- _課題内容_: 「What is the」を含む行からリストの最後までを、両端の行も含めて一字一句そのまま書き写しなさい。画像は解答に入れないようにしなさい。

データセットの項目:
==========
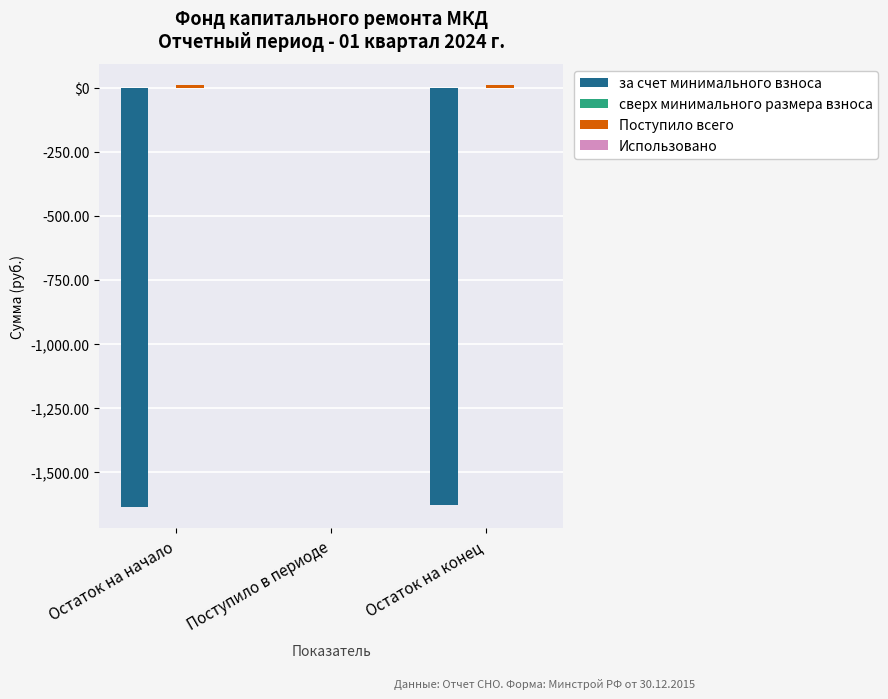

Are the bars horizontal?

No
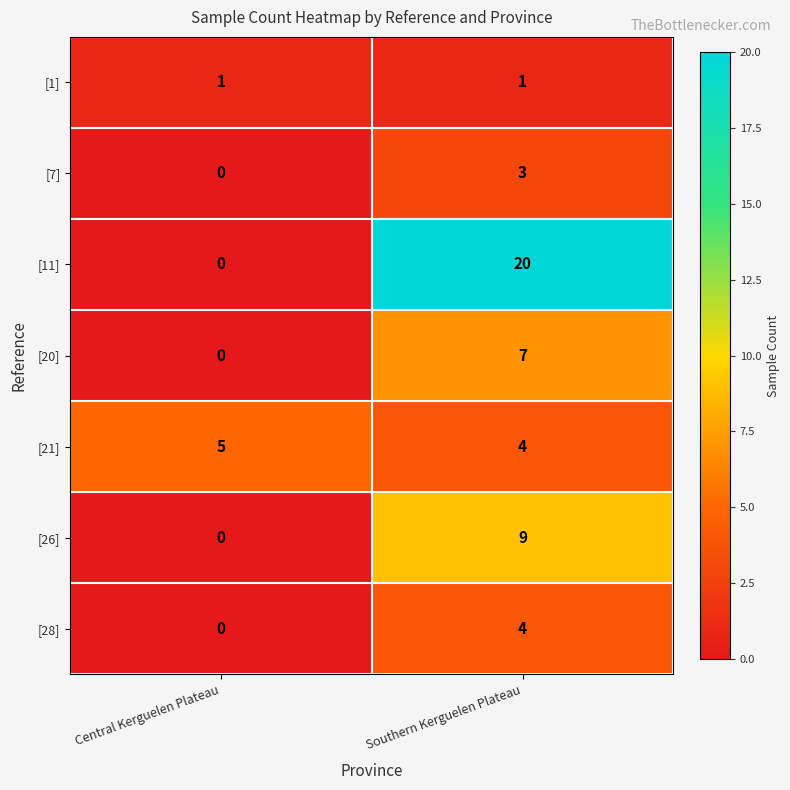

What is the total value across all series at Central Kerguelen Plateau?

6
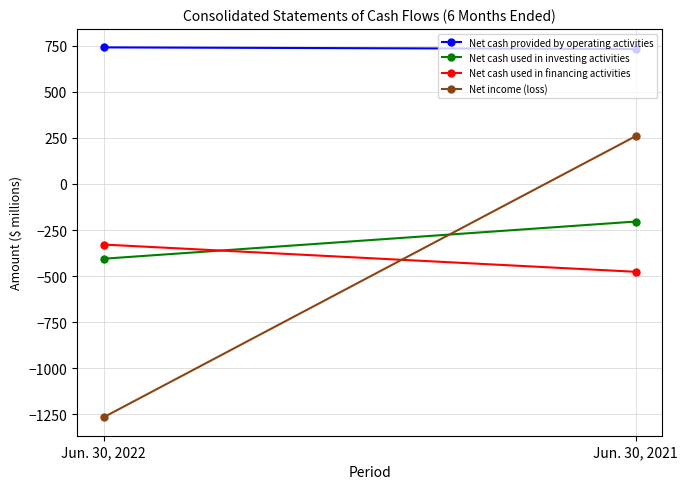

Which has a higher value, Jun. 30, 2021 or Jun. 30, 2022?

Jun. 30, 2022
==========
- _解答例_:
What is the total value across all series at Central Kerguelen Plateau?

6

Which has a higher value, Jun. 30, 2021 or Jun. 30, 2022?

Jun. 30, 2022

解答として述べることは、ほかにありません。